The Israeli filmmaker Dror Moreh is shaping up to be a single-issue filmmaker, though that's not at all meant as a criticism. For one thing, the issue in question - the Arab/Israeli conflict - keeps inviting examination: less than a century old yet seemingly ageless, an ongoing expression of some essential rift in the heart of man. As a never wearier Toby Ziegler (Richard Schiff) sighed, in one of the West Wing episodes directly inspired by The Human Factor's historical reality, "It's tribal. It can't be solved. It's Hatfields and McCoys, and there is no end." We might follow that line of thought back further still: it's Cain and Abel, the left hand against the right, two brothers who can't occupy the same room without threatening one another's safety and the stability of the house entire. Moreh's interest lies with those grown-ups who've been given the grave responsibility of trying to calm and tidy up this situation. In 2013's Oscar-nominated The Gatekeepers, he took an unusual route into this donnybrook, interviewing bulletheaded former employees of the Israeli security service Shin Bet, who had a clear bead on the failings of their government's domestic policy. In this follow-up, Moreh hones in on that post-Cold War moment when the United States, as the last superpower standing, came as close as anyone to finding some form of accord between the factions, then led by Yitzhak Rabin and Yasser Arafat. The thrill of getting the inside line on top-table negotiations gradually subsides, replaced by a rueful mood that will only be heightened for viewers who've been keeping an eye on the news this past fortnight. Moreh recognises, as President Clinton did before him, that all parties really came nowhere near close enough. There's unfinished business here, and - as per tired old Toby - apparently no end in sight.
The 108 minutes of Moreh's film are composed largely of talking heads - belonging to six of the mediators involved - yet as in The Gatekeepers, the director's flinty questioning prompts his subjects to relitigate the past with candour, safe in the knowledge that time has passed, both Rabin and Arafat have gone to their graves, and that they'll have more eyes on them here than any memoir would likely attract. Their collective testimony leaves us in no doubt as to the difficulty of achieving their aim. Clinton's team had to constantly tiptoe around all of the following: Israel's reluctance to acknowledge the PLO, suspicious third parties (chiefly Syria), terror attacks by aggrieved extremists that threatened to derail the talks, even the changeability of language. As one mediator points out, for Israel, the word "future" implied drawing a line under the past and moving on, while for the Palestinian delegation, "future" meant addressing - and redressing the imbalances of - exactly that same shared past. We get a sense that the Clinton team entered into this process with a (possibly not untypical) mixture of altruism and self-interest. For them, the Middle East was a Good Will Hunting-style maths problem to be solved, with a Nobel Prize waiting beyond the finish line, although there was equally hope that tamping down the violence over there might lead to a comparable reduction on the homefront. As Rabin vowed, when the three parties triangulated on the White House lawn in the wake of the first Oslo agreement: "Enough of blood and tears". Instead, alas, it was the 21st century - merciless and more divisive yet - which lay in wait for those who survived that far.

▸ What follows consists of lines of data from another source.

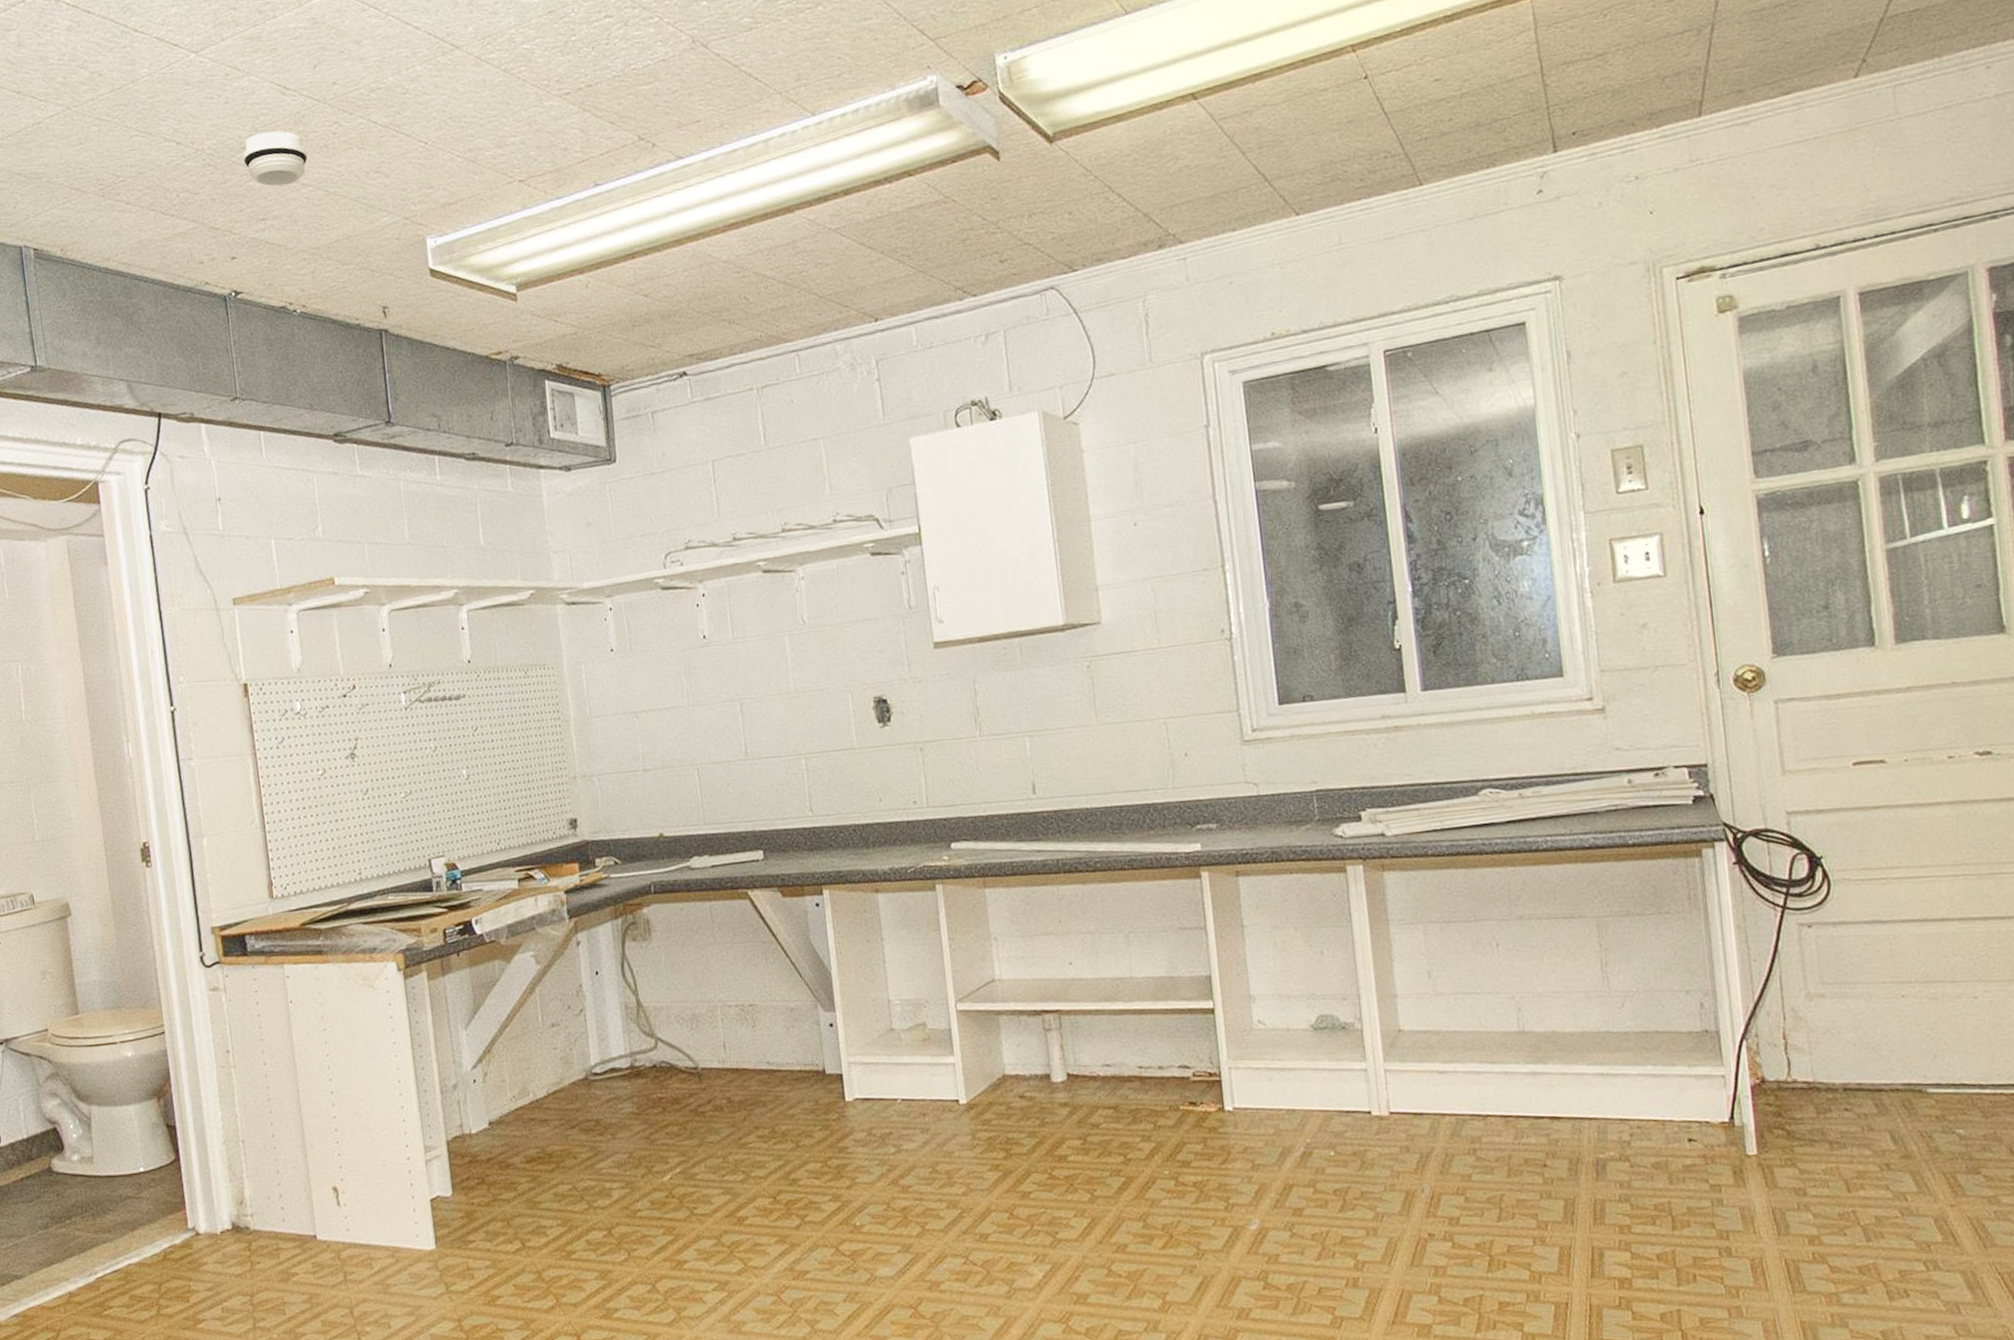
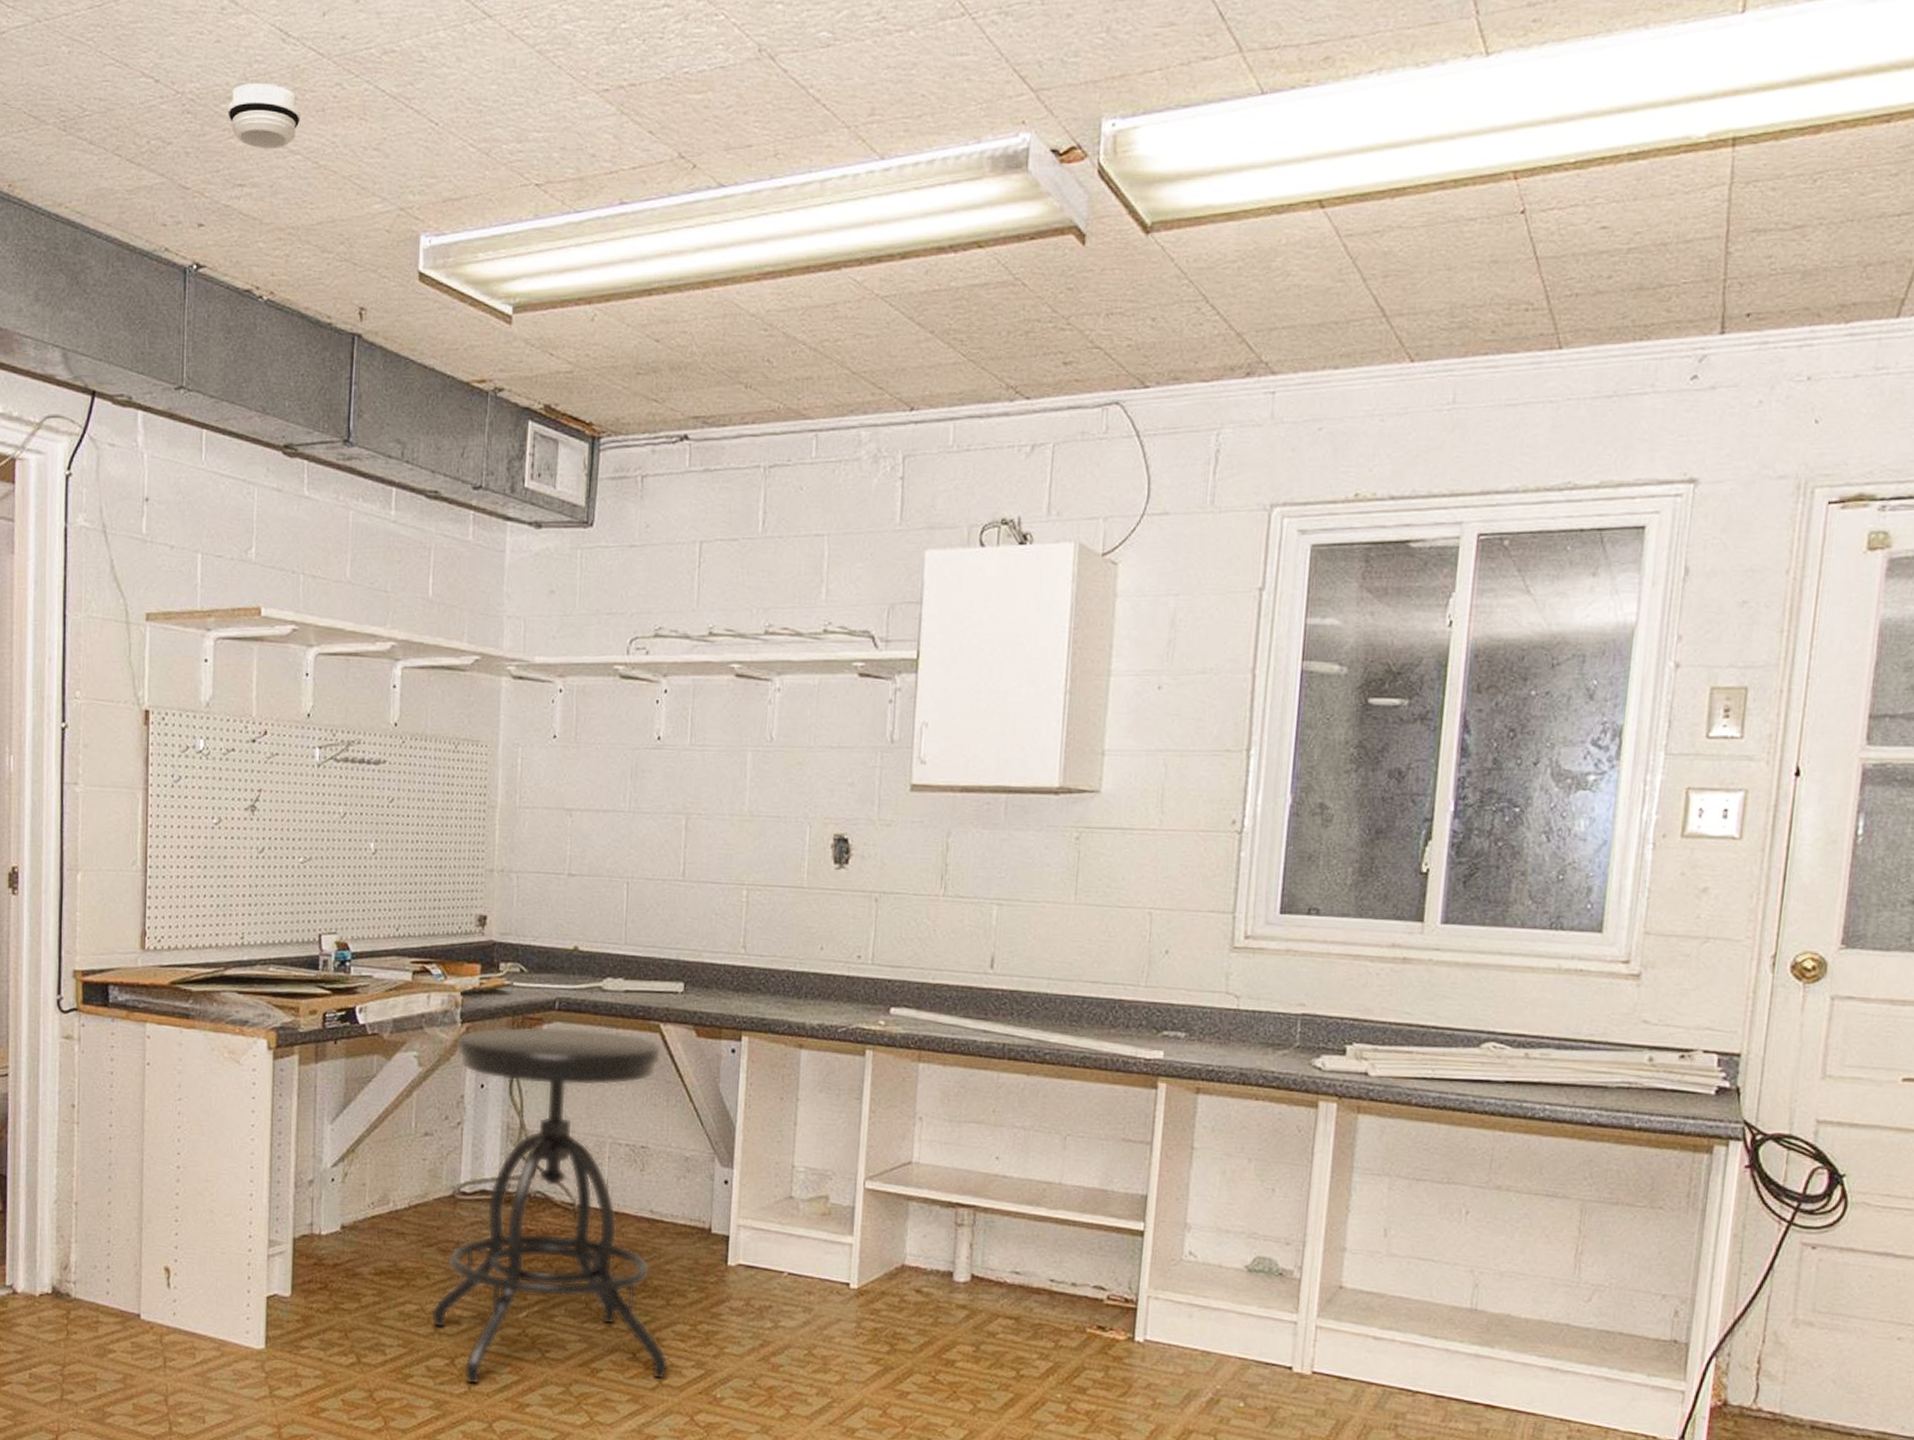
stool: none [567,904,808,1251] -> present [431,1026,669,1385]

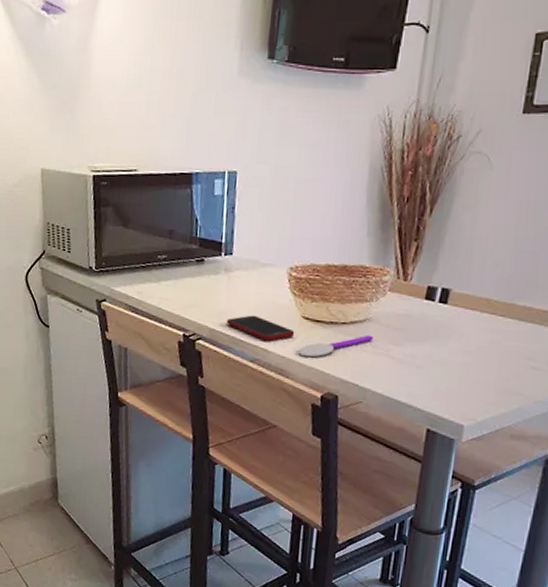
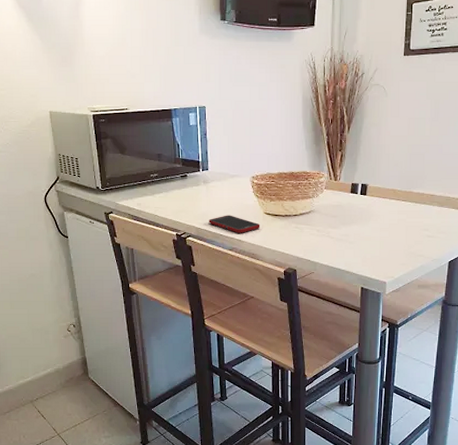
spoon: present [299,334,374,358] -> none [265,222,318,243]

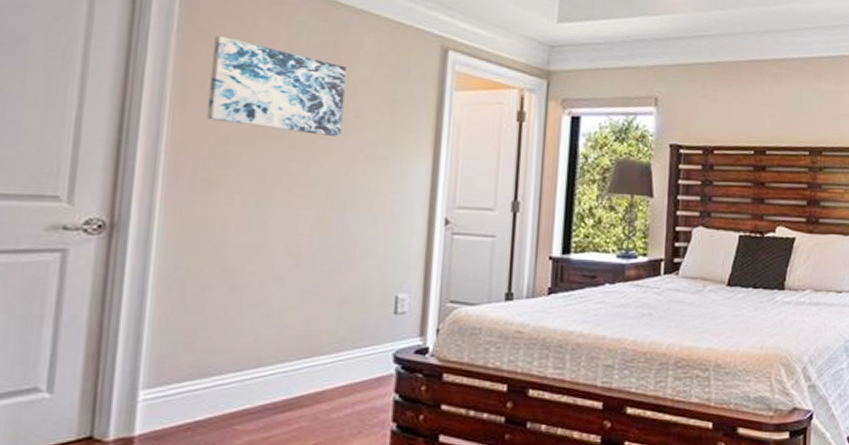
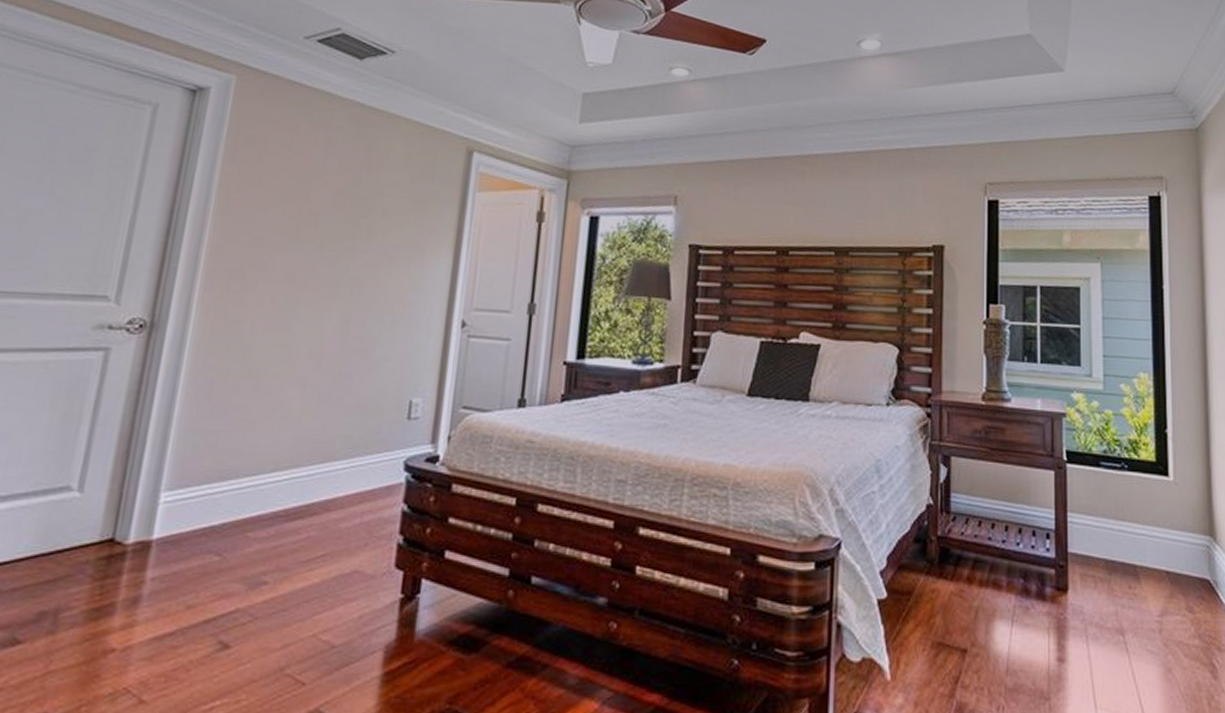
wall art: present [206,36,347,138] -> none [245,142,377,239]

That's the bigger picture here - big enough for 200 movies, if Moreh had the time and inclination to make them. Yet it's the minutiae - the human factor of the title - which draws us in: the team schooling Clinton in how to avoid being kissed by Arafat, lest he be perceived by the Israelis as a soft touch (you can only wonder why he wasn't coached to keep his interns at arm's length); Arafat sitting transfixed on the sofa before an episode of The Golden Girls; the pair of them appearing visibly hurt at press conferences called in the wake of Rabin's assassination by an ultranationalist nutjob in 1995. Then, too, there is the human factor of the mediators, obliged by this process to wrestle with their own Jewishness, and - in the years since the collapse of the peace talks - with everything they could have said and done. Between their insights, a small VFX team work sensitive wonders to bring photographs of these meetings to two-and-a-half-D life. They succeed in getting us closer to three very distinct personalities (four, when Netanyahu finally enters the frame); we get a feel for the ambience of and camaraderie in any given room, but also telltale shifts in body language (note how tired the once-genial, can-do Clinton gets over eight years) and the bodyblows when they start to land. Moreh is under no illusion: the failure of this generation to bring about peace in the Middle East was a tragedy, and one that has only made things worse in the intervening years. (An abrupt coda sees the future - however one might define it - rushing in; the film doesn't conclude so much as duck and cover, holding agonised head in hands.) Yet his interviewees, at least, seem to look back on it as a teachable moment. Dig away at the rubble, as Moreh does here, and alongside the blood and tears, there survives a lesson in what talk can achieve that rockets can't - and why it's more important than ever for us to try and find common ground.
The Human Factor is now playing in selected cinemas, and available to rent via Prime Video and Dogwoof on Demand.